El incidente, ocurrido el domingo 29 de marzo en Silver Spring, no fue un accidente de tráfico. Según el relato policial y de la propia familia, Ebert se presentó en la residencia de los Yates tocando la bocina y gritando insultos. Tras marcharse momentáneamente, regresó para arremeter con su vehículo directamente contra William Yates, de 79 años, quien se encontraba en la entrada de su casa. El impacto le causó lesiones de extrema gravedad en las piernas, obligándolo a pasar por una cirugía de urgencia de la que, afortunadamente, se está recuperando.
El fin del silencio de Turnstile
Durante años, la salida de Brady Ebert en 2022 fue un misterio que la banda prefirió llevar con discreción, incluso cuando el grupo alcanzaba el estrellato global con Glow On. Sin embargo, tras este ataque, la formación rompió su hermetismo en un comunicado crudo para Loudwire y Pitchfork. En él, explican que la ruptura no fue creativa, sino el resultado de un patrón constante de comportamiento dañino que terminó por fracturar cualquier posibilidad de comunicación sana.
La banda confiesa haber agotado todos los recursos para ayudar a Ebert en su recuperación antes de establecer un límite definitivo cuando comenzaron las amenazas de violencia. Optamos por proteger su privacidad, incluso cuando no hizo nada para merecer esa protección, declararon los integrantes, subrayando que las amenazas no hicieron más que intensificarse en los últimos meses hasta desembocar en este asalto físico.
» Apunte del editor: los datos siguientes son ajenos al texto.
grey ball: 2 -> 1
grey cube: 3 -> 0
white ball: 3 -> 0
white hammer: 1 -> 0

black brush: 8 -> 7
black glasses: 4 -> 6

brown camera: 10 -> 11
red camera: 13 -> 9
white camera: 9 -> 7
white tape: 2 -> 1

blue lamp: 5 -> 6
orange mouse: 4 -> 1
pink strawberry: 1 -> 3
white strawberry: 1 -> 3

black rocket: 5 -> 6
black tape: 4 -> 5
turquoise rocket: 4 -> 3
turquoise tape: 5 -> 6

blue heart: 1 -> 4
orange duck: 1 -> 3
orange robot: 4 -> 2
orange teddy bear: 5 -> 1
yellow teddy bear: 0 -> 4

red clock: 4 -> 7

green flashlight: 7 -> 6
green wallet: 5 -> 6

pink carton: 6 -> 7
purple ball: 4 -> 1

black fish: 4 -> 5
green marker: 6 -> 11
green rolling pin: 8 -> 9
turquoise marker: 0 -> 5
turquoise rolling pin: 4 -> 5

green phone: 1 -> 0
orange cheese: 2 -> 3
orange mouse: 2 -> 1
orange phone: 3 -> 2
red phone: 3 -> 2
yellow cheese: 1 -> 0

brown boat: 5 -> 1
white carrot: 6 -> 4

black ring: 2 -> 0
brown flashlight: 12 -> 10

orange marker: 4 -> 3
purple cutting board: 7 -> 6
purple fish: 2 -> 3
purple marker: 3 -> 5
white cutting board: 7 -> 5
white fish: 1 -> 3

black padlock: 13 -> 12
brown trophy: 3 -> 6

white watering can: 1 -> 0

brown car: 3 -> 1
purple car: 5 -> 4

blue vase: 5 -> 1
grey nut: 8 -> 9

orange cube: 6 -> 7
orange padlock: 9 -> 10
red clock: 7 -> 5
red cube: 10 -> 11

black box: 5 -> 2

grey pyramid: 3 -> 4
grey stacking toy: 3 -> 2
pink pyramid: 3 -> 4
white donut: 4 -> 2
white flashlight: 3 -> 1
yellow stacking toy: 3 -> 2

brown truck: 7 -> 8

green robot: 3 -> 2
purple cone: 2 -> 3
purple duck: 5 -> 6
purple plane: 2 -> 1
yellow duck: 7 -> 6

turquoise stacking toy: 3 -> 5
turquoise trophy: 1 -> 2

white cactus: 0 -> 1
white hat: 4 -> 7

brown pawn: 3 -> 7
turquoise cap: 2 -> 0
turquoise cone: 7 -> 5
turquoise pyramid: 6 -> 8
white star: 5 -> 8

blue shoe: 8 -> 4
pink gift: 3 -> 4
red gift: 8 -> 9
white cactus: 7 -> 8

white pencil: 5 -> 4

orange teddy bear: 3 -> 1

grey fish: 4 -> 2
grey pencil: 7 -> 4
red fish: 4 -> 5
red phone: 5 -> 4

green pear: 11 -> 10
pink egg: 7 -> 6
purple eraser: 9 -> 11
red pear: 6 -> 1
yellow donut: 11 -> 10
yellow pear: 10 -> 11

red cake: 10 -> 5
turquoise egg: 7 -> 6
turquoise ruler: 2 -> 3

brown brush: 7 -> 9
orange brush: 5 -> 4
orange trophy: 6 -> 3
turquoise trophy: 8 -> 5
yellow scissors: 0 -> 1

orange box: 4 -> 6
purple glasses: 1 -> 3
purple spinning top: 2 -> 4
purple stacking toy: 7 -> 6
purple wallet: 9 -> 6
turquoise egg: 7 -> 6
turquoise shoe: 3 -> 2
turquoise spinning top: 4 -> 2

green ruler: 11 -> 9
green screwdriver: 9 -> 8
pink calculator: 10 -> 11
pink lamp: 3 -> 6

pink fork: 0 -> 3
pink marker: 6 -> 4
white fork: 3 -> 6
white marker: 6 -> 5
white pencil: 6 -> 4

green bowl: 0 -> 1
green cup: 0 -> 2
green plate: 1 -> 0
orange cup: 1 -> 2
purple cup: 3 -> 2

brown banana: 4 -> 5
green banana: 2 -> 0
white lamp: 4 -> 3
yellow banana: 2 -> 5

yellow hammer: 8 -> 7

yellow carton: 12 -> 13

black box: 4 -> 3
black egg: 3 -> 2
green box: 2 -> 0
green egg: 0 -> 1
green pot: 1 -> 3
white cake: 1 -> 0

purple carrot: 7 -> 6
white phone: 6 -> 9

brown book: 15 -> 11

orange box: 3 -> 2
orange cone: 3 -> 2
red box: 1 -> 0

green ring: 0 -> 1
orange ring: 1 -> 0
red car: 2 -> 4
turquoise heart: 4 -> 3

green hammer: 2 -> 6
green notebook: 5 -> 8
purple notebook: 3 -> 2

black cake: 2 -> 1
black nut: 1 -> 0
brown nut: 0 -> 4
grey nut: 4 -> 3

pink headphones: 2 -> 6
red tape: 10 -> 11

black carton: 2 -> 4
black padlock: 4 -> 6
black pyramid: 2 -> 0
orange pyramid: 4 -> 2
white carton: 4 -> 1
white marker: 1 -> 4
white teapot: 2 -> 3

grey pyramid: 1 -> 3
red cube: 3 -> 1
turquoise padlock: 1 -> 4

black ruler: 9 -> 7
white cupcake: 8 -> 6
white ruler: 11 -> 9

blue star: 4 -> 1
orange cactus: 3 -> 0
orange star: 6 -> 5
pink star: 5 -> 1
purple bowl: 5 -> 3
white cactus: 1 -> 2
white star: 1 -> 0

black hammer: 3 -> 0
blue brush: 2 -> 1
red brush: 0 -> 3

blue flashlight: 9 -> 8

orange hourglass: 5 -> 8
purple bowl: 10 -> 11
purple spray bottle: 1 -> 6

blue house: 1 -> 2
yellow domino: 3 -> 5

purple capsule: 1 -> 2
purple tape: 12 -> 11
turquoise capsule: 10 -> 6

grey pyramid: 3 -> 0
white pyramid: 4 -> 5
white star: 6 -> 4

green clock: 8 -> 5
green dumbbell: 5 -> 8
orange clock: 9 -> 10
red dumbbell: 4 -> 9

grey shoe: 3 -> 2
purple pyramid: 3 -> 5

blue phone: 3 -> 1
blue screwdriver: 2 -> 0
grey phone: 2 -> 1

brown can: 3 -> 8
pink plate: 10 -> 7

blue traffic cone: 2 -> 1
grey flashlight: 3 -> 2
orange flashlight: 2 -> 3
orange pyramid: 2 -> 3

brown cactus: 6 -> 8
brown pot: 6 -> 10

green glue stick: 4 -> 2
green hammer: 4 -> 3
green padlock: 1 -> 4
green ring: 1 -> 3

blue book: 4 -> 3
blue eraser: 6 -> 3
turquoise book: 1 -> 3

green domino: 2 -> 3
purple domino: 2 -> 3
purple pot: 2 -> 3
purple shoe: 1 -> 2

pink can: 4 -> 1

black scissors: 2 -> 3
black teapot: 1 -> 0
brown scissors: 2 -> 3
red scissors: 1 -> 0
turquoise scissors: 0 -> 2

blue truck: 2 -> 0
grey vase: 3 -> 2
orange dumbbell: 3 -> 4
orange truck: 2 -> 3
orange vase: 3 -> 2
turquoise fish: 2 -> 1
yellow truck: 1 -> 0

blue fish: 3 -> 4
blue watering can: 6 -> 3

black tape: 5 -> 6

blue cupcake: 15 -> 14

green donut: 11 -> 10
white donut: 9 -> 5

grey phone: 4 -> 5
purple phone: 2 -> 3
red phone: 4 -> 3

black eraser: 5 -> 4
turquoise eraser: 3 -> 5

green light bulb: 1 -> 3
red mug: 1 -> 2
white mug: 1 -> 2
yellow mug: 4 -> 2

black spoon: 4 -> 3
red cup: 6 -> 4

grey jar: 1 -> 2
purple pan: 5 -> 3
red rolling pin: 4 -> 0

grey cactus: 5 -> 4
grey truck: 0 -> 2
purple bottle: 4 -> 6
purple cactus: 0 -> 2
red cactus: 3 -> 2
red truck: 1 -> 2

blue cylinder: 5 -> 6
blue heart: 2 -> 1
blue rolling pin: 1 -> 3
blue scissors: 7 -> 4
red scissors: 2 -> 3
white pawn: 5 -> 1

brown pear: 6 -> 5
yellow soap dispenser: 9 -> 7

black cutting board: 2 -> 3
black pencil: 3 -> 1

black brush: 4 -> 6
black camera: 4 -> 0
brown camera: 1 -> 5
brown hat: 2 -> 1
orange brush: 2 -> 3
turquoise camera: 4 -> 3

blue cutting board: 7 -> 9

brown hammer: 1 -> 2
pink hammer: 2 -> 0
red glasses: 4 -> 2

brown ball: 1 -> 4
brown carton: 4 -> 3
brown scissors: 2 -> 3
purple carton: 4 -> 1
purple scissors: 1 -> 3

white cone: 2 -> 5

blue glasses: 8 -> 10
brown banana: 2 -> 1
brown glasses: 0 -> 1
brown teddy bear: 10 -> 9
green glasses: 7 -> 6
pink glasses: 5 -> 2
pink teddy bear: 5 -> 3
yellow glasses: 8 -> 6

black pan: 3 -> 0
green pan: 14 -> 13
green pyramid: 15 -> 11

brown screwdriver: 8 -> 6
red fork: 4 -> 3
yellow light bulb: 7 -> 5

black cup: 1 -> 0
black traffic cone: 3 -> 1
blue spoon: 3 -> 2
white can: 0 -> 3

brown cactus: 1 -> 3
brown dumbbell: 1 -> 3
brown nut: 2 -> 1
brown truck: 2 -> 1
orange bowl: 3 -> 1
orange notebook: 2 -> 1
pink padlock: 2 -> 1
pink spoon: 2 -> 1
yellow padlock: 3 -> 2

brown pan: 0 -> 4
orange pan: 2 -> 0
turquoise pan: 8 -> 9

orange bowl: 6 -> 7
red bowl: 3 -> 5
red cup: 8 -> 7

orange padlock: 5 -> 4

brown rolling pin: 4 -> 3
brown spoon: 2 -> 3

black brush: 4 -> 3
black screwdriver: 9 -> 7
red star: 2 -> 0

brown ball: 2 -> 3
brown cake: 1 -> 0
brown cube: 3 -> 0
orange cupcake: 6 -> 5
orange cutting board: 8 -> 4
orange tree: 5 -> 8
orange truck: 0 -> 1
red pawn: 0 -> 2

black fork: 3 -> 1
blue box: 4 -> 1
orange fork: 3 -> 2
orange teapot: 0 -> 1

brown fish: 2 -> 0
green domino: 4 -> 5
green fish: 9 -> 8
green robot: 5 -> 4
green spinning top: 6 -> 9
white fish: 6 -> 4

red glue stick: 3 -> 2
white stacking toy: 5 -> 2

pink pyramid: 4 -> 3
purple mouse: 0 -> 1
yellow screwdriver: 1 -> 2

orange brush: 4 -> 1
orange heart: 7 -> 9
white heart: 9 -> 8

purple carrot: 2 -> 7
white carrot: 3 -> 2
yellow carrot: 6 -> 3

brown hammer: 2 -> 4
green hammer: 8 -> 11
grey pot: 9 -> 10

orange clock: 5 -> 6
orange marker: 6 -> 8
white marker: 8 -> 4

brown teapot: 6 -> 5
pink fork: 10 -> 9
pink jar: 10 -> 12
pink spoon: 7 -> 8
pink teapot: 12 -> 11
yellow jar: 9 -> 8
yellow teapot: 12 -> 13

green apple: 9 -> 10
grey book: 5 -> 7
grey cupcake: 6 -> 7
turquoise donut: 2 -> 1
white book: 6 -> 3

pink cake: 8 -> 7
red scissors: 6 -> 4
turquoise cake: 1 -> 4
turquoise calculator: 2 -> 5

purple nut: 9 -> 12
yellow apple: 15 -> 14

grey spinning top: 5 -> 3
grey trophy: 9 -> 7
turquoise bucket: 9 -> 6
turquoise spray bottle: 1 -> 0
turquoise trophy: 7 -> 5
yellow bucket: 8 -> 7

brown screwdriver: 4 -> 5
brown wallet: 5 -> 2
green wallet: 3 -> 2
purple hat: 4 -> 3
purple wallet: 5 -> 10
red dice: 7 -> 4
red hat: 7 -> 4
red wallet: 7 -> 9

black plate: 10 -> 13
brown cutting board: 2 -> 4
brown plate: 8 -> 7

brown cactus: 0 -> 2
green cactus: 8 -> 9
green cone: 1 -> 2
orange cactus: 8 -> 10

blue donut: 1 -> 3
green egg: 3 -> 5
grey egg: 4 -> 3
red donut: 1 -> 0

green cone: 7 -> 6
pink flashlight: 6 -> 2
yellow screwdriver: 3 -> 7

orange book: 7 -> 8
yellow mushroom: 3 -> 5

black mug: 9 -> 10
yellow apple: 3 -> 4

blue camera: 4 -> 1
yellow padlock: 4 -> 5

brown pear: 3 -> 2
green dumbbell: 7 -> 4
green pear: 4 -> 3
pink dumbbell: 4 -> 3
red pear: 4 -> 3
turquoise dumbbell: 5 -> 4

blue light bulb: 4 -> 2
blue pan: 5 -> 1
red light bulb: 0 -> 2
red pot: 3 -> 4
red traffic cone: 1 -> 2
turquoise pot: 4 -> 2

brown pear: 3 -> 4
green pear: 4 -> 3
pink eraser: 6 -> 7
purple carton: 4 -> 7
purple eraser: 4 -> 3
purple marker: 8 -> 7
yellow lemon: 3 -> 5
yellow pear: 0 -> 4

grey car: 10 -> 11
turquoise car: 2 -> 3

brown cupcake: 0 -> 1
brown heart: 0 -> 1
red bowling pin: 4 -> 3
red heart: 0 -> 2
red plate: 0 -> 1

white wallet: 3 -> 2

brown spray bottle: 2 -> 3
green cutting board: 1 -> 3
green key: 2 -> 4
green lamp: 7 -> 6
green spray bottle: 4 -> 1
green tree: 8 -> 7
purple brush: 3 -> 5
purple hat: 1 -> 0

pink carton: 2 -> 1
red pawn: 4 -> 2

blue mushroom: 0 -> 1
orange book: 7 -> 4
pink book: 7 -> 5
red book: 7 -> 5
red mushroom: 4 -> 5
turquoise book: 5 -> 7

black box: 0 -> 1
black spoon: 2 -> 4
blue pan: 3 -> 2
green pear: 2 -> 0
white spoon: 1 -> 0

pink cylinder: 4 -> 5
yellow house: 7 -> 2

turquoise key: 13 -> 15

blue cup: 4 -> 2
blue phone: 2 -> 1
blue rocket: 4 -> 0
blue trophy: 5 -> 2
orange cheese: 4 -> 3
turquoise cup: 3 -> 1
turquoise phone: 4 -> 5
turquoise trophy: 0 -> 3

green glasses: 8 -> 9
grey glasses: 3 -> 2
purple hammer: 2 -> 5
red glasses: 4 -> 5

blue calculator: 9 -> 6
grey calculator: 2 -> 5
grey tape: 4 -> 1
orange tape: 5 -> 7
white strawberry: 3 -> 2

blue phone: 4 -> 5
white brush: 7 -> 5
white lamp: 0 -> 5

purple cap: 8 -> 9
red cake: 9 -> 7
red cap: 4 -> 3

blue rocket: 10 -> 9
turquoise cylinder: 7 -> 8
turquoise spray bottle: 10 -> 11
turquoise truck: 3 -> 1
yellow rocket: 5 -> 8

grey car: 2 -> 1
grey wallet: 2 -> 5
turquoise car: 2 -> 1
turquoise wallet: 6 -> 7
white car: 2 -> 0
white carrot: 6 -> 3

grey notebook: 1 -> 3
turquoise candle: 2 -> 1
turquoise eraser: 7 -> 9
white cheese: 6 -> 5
Un futuro marcado por los juzgados
Hoy, 2 de abril, se confirmó que Ebert permanecerá bajo custodia sin fianza tras su audiencia de revisión. La justicia de Maryland ha tomado en cuenta la gravedad de las heridas de la víctima y el historial de hostilidad del músico. Para los seguidores que vieron a Brady grabar los riffs de Nonstop Feeling o Time & Space, ver su nombre vinculado a un intento de homicidio es un golpe de realidad difícil de digerir. El legado musical queda ahora empañado por un proceso judicial que tendrá su próxima fecha clave en mayo.